Les coupes levées sur les îles ainsi que la distributions complexe des faciès sédimentaires de cette formation montreraient une certaine interstratification (ou passage latéral de faciès ?) entre les dépôts marno-calcaires hémipélagiques et les dépôts gréso-conglomértiques. A titre d’exemple, le contact avec la formation sous-jacente est maqué par la présence des dépôts marno-calcaires roses à foraminifères planctoniques sur l’île Mathieu, alors que ce même contact est marqué par des faciès gréseux sur l’île Ducos et conglomératique sur l’île Leprédour (voir figure.). Ceci serait d’autant plus appuyé par l’observation de ces mêmes faciès marno marno-calcaires roses qui reposent sur des grès très grossiers ou microconglo avec un intermédiare de calciturbidites à globigérines sur l’îlot St Julien. La présence de blocs récifaux resédimentés, l’association (interstratification, passage latéral… ?) avec des dépôts marno-calcaires hémipélagiques, l’existence d’organisme pélagiques dans les faciès plus fins conduisent à interpréter ces faciès gréso-conglomératiques comme des dépôts gravitaires relativement profonds. Ces dépôts enregistrent d’une part un approfondissement majeur et donc un affaissement de ce domaine d’Uitoé et d’autre part la formation de paléoreliefs émergés en amont (WSW) dont l’érosion active constitue la source des éléments sableux et conglomératiques selon une polarité vers le NE / ENE. Cette évolution qui s’inscrit dans la continuité de la transgression matérialisée par les Calcaires d’Uitoé sous-jacents implique un forte structuration tectonique de ce domaine pendant la sédimentation Priabonienne.
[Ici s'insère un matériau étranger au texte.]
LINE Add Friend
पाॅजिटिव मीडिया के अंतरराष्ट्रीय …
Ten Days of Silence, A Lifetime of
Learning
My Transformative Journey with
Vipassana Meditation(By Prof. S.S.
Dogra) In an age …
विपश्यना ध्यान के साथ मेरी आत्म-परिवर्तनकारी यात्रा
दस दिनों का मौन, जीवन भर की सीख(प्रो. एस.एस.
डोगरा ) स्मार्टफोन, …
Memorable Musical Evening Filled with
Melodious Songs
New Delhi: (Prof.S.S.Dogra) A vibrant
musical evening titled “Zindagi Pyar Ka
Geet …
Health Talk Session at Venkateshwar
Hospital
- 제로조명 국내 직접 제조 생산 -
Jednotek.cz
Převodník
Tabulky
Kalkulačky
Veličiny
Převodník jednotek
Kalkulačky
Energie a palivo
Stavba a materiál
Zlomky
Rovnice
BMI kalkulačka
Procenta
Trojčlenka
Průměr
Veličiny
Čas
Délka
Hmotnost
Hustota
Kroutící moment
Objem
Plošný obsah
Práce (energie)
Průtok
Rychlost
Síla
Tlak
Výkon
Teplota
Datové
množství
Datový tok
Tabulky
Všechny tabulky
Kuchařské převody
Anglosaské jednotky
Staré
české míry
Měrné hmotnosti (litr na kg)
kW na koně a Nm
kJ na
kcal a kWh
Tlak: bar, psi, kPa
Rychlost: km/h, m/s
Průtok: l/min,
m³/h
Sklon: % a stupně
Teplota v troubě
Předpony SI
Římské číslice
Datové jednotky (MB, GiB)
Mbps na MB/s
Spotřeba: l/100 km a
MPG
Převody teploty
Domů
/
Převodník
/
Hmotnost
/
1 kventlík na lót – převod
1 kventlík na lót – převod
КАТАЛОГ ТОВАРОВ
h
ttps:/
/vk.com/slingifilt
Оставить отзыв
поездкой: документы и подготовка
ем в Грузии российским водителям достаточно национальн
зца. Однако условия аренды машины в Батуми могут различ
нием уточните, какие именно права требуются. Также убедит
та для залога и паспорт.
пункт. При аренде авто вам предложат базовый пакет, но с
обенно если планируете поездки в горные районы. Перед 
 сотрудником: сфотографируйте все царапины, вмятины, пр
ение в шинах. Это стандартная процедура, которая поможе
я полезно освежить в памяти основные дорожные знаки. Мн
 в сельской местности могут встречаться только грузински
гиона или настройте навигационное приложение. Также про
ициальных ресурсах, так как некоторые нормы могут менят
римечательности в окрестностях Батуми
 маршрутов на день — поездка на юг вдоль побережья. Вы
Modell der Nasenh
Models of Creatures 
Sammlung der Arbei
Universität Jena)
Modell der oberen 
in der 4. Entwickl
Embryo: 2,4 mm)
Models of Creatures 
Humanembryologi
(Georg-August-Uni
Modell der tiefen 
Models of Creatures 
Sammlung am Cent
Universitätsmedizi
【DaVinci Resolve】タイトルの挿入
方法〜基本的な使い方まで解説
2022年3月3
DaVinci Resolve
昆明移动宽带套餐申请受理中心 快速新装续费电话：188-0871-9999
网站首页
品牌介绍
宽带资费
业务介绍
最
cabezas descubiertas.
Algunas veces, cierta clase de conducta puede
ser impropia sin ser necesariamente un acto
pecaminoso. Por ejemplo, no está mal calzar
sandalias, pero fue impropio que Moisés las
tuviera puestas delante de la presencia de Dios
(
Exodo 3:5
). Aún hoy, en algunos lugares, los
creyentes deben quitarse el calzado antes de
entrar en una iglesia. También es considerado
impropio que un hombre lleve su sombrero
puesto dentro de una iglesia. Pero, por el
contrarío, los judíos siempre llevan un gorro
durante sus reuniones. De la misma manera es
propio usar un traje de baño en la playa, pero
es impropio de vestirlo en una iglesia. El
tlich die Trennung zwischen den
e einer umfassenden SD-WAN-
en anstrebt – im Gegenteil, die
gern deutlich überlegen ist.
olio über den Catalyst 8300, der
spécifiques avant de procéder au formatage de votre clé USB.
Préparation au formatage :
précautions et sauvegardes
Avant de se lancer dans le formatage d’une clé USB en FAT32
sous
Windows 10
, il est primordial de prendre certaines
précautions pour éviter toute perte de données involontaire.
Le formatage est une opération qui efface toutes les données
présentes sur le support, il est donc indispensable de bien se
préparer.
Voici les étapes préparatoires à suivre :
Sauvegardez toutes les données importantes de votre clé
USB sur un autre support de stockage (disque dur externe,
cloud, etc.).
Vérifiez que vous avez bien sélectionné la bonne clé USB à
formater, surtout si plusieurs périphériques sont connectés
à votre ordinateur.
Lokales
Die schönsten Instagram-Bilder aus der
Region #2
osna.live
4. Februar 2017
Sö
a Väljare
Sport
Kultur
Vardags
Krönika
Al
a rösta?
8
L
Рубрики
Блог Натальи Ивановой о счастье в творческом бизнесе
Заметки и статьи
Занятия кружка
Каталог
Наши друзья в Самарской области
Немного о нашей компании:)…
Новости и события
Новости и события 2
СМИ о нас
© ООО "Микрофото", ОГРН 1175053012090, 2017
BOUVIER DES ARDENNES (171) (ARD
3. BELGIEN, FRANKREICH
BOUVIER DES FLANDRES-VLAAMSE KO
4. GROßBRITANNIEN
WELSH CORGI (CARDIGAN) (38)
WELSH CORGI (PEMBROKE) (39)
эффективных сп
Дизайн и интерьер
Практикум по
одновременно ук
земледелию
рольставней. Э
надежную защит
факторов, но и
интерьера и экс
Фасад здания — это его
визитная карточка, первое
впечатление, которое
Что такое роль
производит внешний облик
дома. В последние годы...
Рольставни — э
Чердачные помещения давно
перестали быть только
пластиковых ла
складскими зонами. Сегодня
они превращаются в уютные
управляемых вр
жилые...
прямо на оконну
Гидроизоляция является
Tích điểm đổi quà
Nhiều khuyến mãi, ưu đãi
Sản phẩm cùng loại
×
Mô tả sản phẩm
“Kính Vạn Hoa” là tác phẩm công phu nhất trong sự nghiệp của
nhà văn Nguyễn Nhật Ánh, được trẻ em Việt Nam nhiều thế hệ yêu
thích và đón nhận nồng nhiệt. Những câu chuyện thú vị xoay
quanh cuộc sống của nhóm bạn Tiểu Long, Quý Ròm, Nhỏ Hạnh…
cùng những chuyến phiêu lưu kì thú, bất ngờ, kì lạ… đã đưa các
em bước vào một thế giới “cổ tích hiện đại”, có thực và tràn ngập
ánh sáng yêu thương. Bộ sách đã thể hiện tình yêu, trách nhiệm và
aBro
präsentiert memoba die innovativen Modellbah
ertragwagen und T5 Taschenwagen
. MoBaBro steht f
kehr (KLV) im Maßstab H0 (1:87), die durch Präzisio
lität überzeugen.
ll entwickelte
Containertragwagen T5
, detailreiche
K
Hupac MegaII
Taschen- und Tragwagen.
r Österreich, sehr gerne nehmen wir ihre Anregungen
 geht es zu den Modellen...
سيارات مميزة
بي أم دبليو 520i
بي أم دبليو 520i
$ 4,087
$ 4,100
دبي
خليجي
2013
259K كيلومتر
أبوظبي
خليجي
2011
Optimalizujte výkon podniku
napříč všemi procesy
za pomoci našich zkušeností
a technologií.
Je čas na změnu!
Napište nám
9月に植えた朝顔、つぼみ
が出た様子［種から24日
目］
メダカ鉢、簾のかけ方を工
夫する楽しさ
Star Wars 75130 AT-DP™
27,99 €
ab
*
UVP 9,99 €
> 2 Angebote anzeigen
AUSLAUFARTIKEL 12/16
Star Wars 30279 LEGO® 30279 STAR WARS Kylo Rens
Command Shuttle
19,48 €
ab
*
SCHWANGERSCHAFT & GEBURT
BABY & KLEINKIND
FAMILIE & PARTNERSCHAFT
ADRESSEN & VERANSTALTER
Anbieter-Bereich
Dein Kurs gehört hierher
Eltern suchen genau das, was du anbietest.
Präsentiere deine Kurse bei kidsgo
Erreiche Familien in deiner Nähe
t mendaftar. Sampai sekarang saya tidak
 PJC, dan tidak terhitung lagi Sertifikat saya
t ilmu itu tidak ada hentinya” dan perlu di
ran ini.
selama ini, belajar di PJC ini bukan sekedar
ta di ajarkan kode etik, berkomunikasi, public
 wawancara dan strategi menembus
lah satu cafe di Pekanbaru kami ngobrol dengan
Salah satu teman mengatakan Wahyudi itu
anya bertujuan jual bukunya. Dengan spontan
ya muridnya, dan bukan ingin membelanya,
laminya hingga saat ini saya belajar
Ainsi, la lacune du Crétacé-Paléocène visible dans dans cette zone tend à montrer que le domaine d’Uitoé correspond à un domaine paléogéographique distinct de celui de la chaîne centrale (unités qui sont peut-être maintenant tectonqieument rapprochées) et/ou que le domaine d’Uitoé a été soumis à une érosion post-paléocène qui a décapé le syn-post-rift (domaine émergé, talus d’érosion sous-marin ?). Cette question sera traité dans la partie III-VI de ce chapitre.

L’ensemble de ce groupe marque le sommet des formations sédimentaires présentes dans l’Autochtone. Le recouvrement des séries de l’Eocène moyen et supérieur par l’unité allochtone du Flysch de Bourail (îlot Ducos, St Julien, etc.) prouve de manière irréfutable que l’âge de mise en place de ces unités chevauchantes ne peut intervenir avant le Priabonien supérieur. Ceci sera discuté dans la partie III-VI de ce chapitre.